▶ _TASK STATEMENT_
Below are the records; collect from them each line containing the string "Commission".
DATASET EXTRACT START
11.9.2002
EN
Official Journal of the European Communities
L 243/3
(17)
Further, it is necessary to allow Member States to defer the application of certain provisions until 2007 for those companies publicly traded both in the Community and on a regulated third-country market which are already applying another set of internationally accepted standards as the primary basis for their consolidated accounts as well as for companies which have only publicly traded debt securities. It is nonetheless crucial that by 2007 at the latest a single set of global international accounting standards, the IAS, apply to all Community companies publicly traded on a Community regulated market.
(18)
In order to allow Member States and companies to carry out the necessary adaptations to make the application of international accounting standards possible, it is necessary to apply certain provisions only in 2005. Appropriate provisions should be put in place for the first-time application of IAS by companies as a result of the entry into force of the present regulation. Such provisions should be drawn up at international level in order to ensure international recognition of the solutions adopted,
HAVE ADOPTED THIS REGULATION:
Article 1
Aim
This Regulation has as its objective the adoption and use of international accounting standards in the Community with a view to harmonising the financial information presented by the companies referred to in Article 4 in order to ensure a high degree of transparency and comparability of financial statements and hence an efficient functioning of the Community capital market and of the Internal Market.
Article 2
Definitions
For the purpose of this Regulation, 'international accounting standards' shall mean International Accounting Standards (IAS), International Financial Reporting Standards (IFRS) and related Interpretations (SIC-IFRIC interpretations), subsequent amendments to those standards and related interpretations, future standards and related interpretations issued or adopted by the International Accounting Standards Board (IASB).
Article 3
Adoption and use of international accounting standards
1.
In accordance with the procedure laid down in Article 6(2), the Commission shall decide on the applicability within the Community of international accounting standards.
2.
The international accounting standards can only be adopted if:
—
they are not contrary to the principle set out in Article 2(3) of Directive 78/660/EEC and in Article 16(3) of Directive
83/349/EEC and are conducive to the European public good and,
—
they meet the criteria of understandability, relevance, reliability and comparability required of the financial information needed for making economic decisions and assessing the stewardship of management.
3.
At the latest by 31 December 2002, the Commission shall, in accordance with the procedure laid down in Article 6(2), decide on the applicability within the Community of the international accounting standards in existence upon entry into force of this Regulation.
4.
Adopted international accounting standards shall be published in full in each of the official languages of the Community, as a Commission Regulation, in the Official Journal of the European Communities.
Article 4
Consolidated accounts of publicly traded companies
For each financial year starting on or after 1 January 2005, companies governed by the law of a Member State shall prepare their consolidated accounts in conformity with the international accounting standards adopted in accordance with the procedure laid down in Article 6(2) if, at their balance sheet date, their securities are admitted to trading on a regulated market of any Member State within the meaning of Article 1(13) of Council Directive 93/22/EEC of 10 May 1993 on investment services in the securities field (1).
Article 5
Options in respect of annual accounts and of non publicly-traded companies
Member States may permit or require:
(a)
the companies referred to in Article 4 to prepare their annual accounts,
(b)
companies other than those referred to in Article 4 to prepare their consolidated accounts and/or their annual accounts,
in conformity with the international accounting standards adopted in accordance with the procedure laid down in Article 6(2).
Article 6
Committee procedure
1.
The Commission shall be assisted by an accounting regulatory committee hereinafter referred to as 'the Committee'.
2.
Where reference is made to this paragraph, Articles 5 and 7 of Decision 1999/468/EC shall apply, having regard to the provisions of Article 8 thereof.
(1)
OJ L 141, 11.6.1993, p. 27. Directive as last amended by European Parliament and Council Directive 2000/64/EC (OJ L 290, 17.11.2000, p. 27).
DATASET EXTRACT END
DATASET EXTRACT START
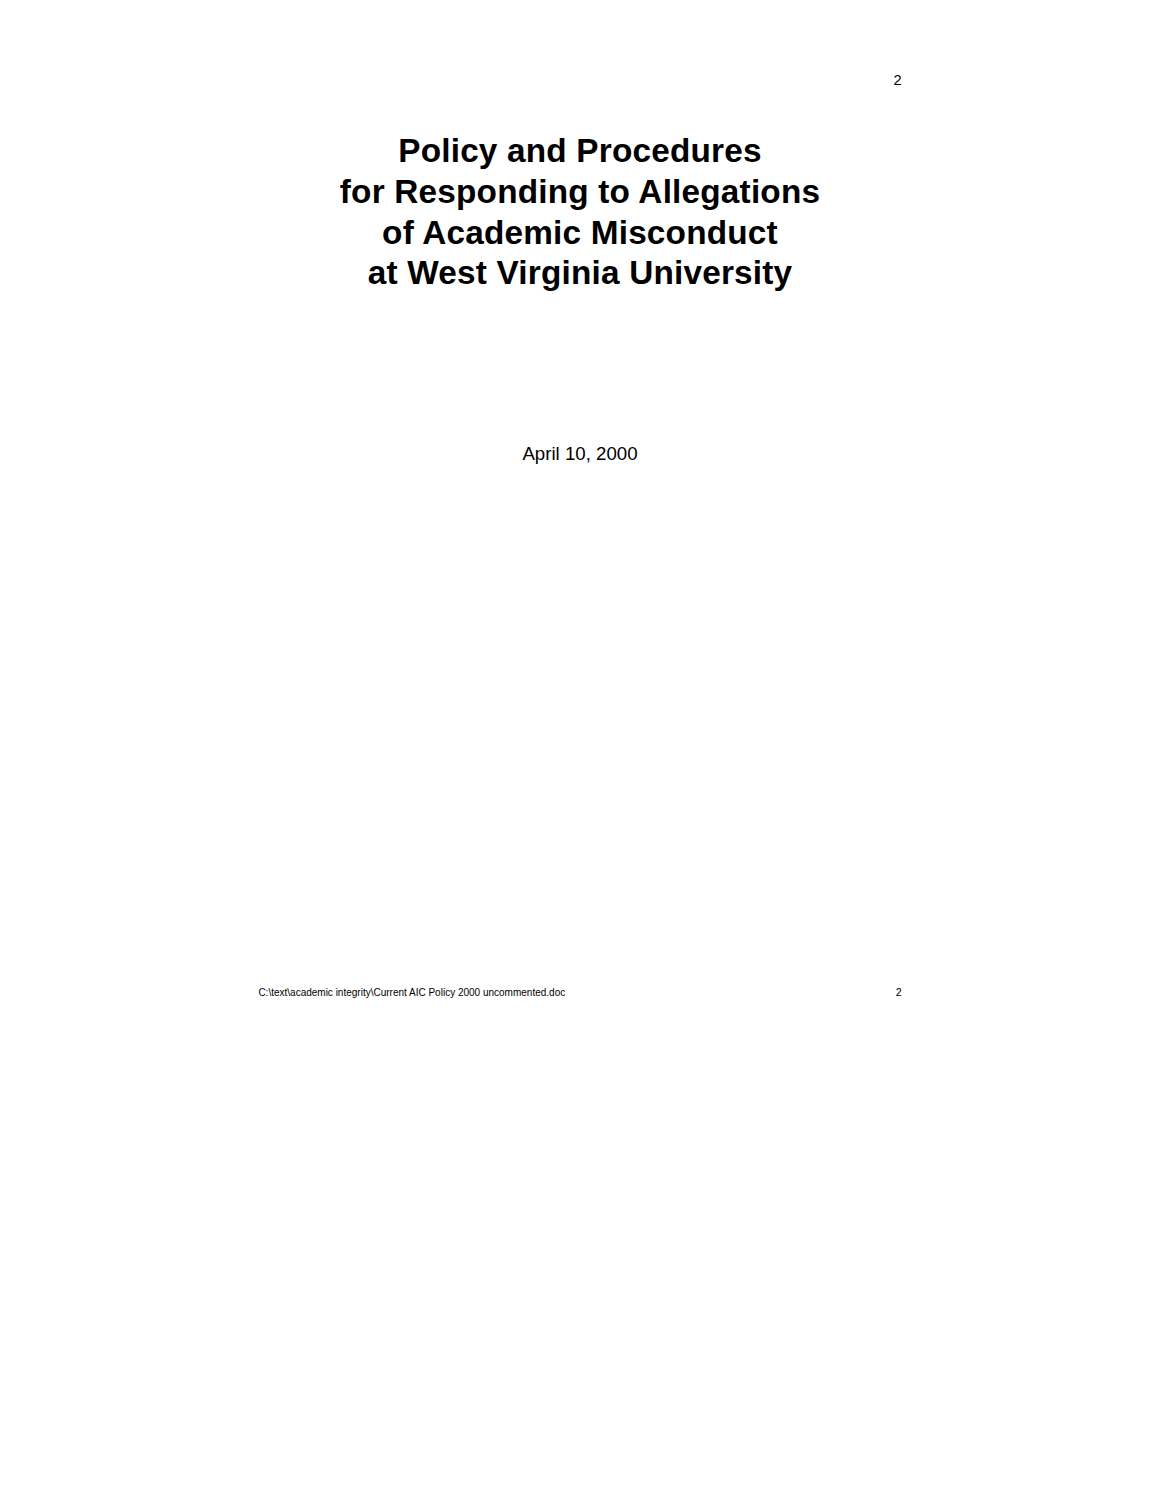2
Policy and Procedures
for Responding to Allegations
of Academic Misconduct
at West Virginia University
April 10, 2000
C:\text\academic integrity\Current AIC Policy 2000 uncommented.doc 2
DATASET EXTRACT END
▶ _ANSWER SECTION_
In accordance with the procedure laid down in Article 6(2), the Commission shall decide on the applicability within the Community of international accounting standards.
At the latest by 31 December 2002, the Commission shall, in accordance with the procedure laid down in Article 6(2), decide on the applicability within the Community of the international accounting standards in existence upon entry into force of this Regulation.
Adopted international accounting standards shall be published in full in each of the official languages of the Community, as a Commission Regulation, in the Official Journal of the European Communities.
The Commission shall be assisted by an accounting regulatory committee hereinafter referred to as 'the Committee'.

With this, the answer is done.